What experience do you recommend every study abroad student should have in Melbourne before returning home from their semester?
Go to the footy! Aussie Rules Football is unlikely anything you will ever see. It’s such a fast paced, dynamic, high scoring game and if you go to a match at the Melbourne Cricket Ground (the MCG) you will have a great time. I’d also recommend going to a music festival, going to see some theatre (we have so much of it in Melbourne) and visiting Lygon Street, Melbourne’s Little Italy for some hearty italian food.
What is your favorite cultural event that you lead each semester?
Going to a music gig. Melbourne has a lot of live music venues and I love sharing my passion for local independent music with my students. I always take them one of Melbourne’s iconic music venues and make. sure they see an Australian or NZ artist. Some of the students have never been to a gig before so it’s really special
What local tips would you give to someone who visiting Melbourne for the first time?
Explore off the grid. Melbourne is a well planned city, the centre is a giant grid so you can’t get lost.
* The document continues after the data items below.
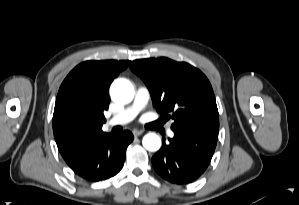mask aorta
Wrapping results in <instances>:
<instances>
[{
    "label": "aorta",
    "mask_w": 299,
    "mask_h": 205,
    "mask_svg": "<svg viewBox=\"0 0 299 205\" xmlns=\"http://www.w3.org/2000/svg\"><path fill=\"white\" fill-rule=\"evenodd\" d=\"M111 98L118 103H129L134 97V88L127 79H117L110 87ZM142 144L148 151H157L161 147V139L155 133L143 137Z\"/></svg>",
    "instance_id": "1"
}]
</instances>
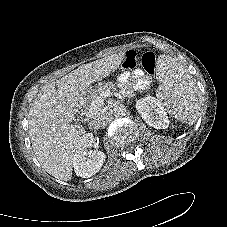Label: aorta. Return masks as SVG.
I'll use <instances>...</instances> for the list:
<instances>
[{"instance_id": "762f6f07", "label": "aorta", "mask_w": 227, "mask_h": 227, "mask_svg": "<svg viewBox=\"0 0 227 227\" xmlns=\"http://www.w3.org/2000/svg\"><path fill=\"white\" fill-rule=\"evenodd\" d=\"M126 112H127V108L123 104L115 105L113 108V113L117 117L124 116Z\"/></svg>"}]
</instances>
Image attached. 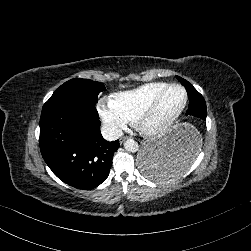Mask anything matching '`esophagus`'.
Wrapping results in <instances>:
<instances>
[{
	"label": "esophagus",
	"instance_id": "1",
	"mask_svg": "<svg viewBox=\"0 0 251 251\" xmlns=\"http://www.w3.org/2000/svg\"><path fill=\"white\" fill-rule=\"evenodd\" d=\"M128 136H124L122 138L119 139L120 144H122L126 139H128Z\"/></svg>",
	"mask_w": 251,
	"mask_h": 251
}]
</instances>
But the downside to this as a tourist or someone new to the city, is that you may not veer off the grid – and that’s where Melbourne comes alive. Melbourne’s laneways and ally’s have some of the best cafes, bars and boutique stores that you would never discover if you stayed on the grid. Like I always tell my students, “If it’s not up a staircase or down a laneway, it’s not worth going to.”
You’ve been to every continent except Antarctica. What have been some of your travel highlights from those adventures?
Many years ago I did a big road trip around the US with a friend. We started in San Diego and all we knew is that we had to fly out from New York three months later. We opened a map and decided each day where we would head to next. It was spontaneous and exciting and I met some of the greatest people and saw parts of the US I would never have know about. I recently went to Morocco with my two younger siblings. Travelling with family is something else! We had an amazing experience, it was a huge culture shock, much more than we anticipated but we had the best time. I’ll never forget the beautiful town of Chefchaouen, riding a camel through the Sahara Desert or drinking fresh juice from a stall in Marrakesh.